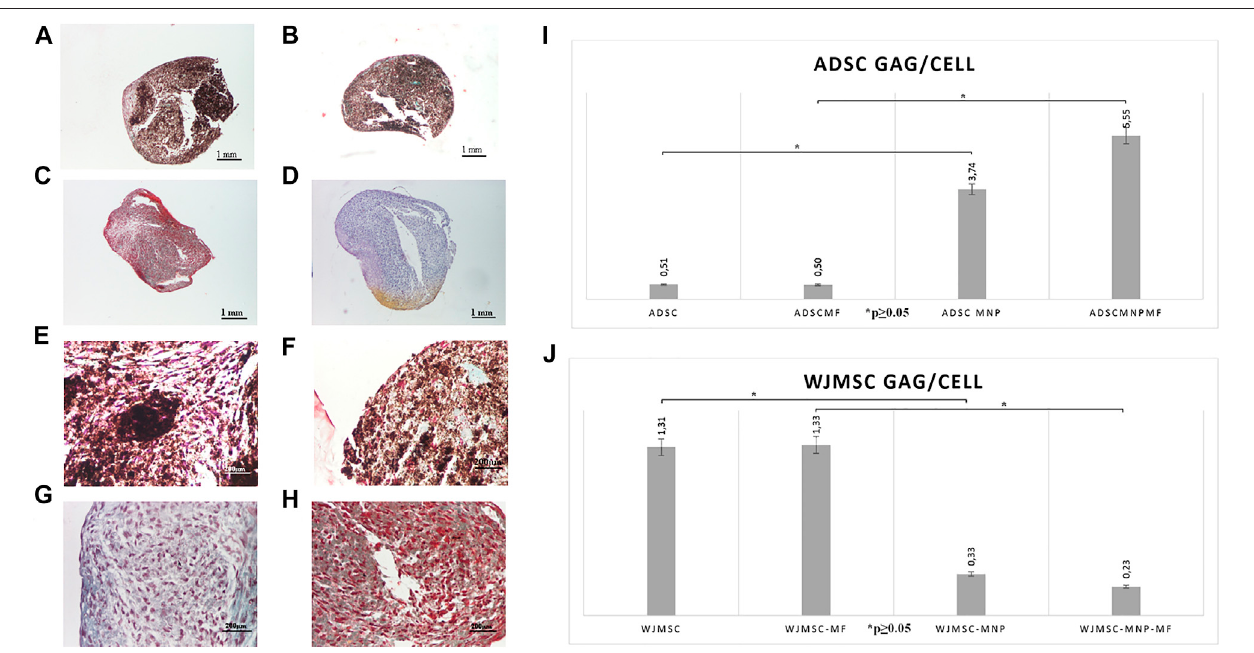
FIGURE 5 | Chondrogensis assay: qualitative: representative histological images of Safranin O stained pellets formed by ADSC-MNP-MF (A) ; ADSC-MNP (B) ; ADSC-MF (C) ; ADSC (D) A-D Nikon Eclipse E600 inverted microscope × 4 magni fi cation; ADSC-MNP-MF (E) ; ADSC-MNP (F) ; ADSC-MF (G) ; ADSC (H) (E – G) Nikon Eclipse E600 inverted microscope × 20 magni fi cation; quantitative evaluation of glycosaminoglycan (GAG) deposition/cell/pellet in ADSC demonstrating signi fi cant increase in GAG deposition in MNP loaded cells as well as in MNP loaded cells submitted to magnetomechanical stimulation within MF compared to non loaded cells (I) ;WJMSCquantitativeevaluationofGAGdeposition/cell/pelletdemonstratingsigni fi cantincreasedGAGdepositioninnonloadedWJMSC;tonote,themaximum amount of GAG deposition is displayed by ADSC-MNP-MF in similar experimental conditions (J)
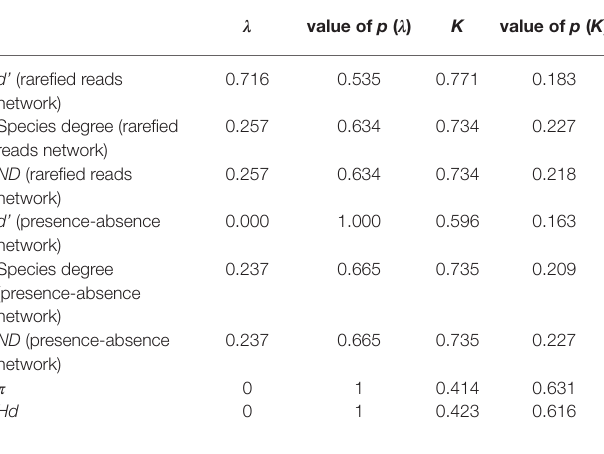
TABLE 4 | Summary of phylogenetic signal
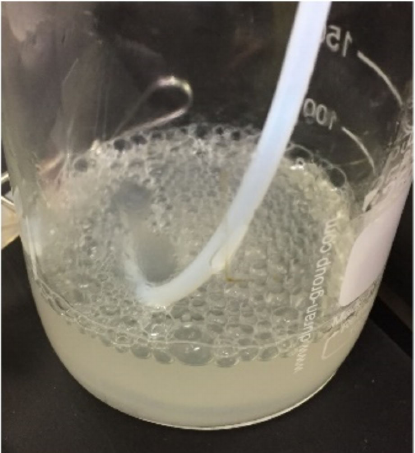
Figure 8. The CO 2 nanobubble medium that remained in the vial after the injection and was cultivated for 72 h along with the sand pack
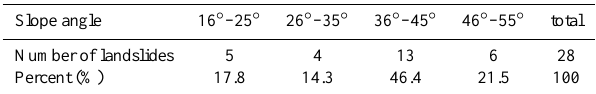
Table 3. Number of earthquake-induced landslide in different seis- mic intensity area.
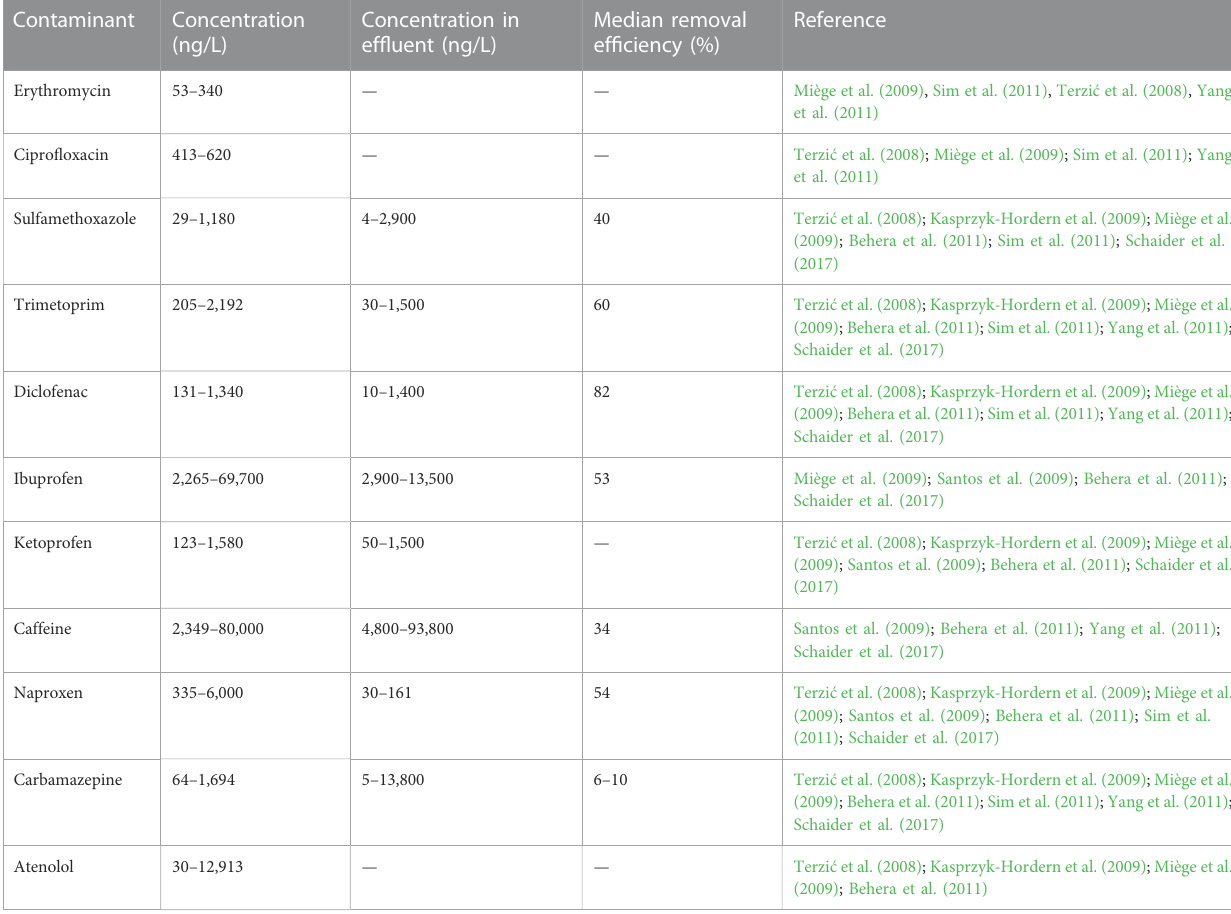
TABLE 3 Pharmaceutical and personal care products detected in domestic wastewater, concentrations in ef fl uent of onsite systems, and removal ef fi ciencies by onsite systems.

━━━━━━━━━━━━━━━━━━━━

- **How to complete this task**: In case the records contain pictures, keep those out and repeat the rest exactly.

- **Reply**:
FIGURE 5 | Chondrogensis assay: qualitative: representative histological images of Safranin O stained pellets formed by ADSC-MNP-MF (A) ; ADSC-MNP (B) ; ADSC-MF (C) ; ADSC (D) A-D Nikon Eclipse E600 inverted microscope × 4 magni fi cation; ADSC-MNP-MF (E) ; ADSC-MNP (F) ; ADSC-MF (G) ; ADSC (H) (E – G) Nikon Eclipse E600 inverted microscope × 20 magni fi cation; quantitative evaluation of glycosaminoglycan (GAG) deposition/cell/pellet in ADSC demonstrating signi fi cant increase in GAG deposition in MNP loaded cells as well as in MNP loaded cells submitted to magnetomechanical stimulation within MF compared to non loaded cells (I) ;WJMSCquantitativeevaluationofGAGdeposition/cell/pelletdemonstratingsigni fi cantincreasedGAGdepositioninnonloadedWJMSC;tonote,themaximum amount of GAG deposition is displayed by ADSC-MNP-MF in similar experimental conditions (J)
TABLE 4 | Summary of phylogenetic signal
Figure 8. The CO 2 nanobubble medium that remained in the vial after the injection and was cultivated for 72 h along with the sand pack
Table 3. Number of earthquake-induced landslide in different seis- mic intensity area.
TABLE 3 Pharmaceutical and personal care products detected in domestic wastewater, concentrations in ef fl uent of onsite systems, and removal ef fi ciencies by onsite systems.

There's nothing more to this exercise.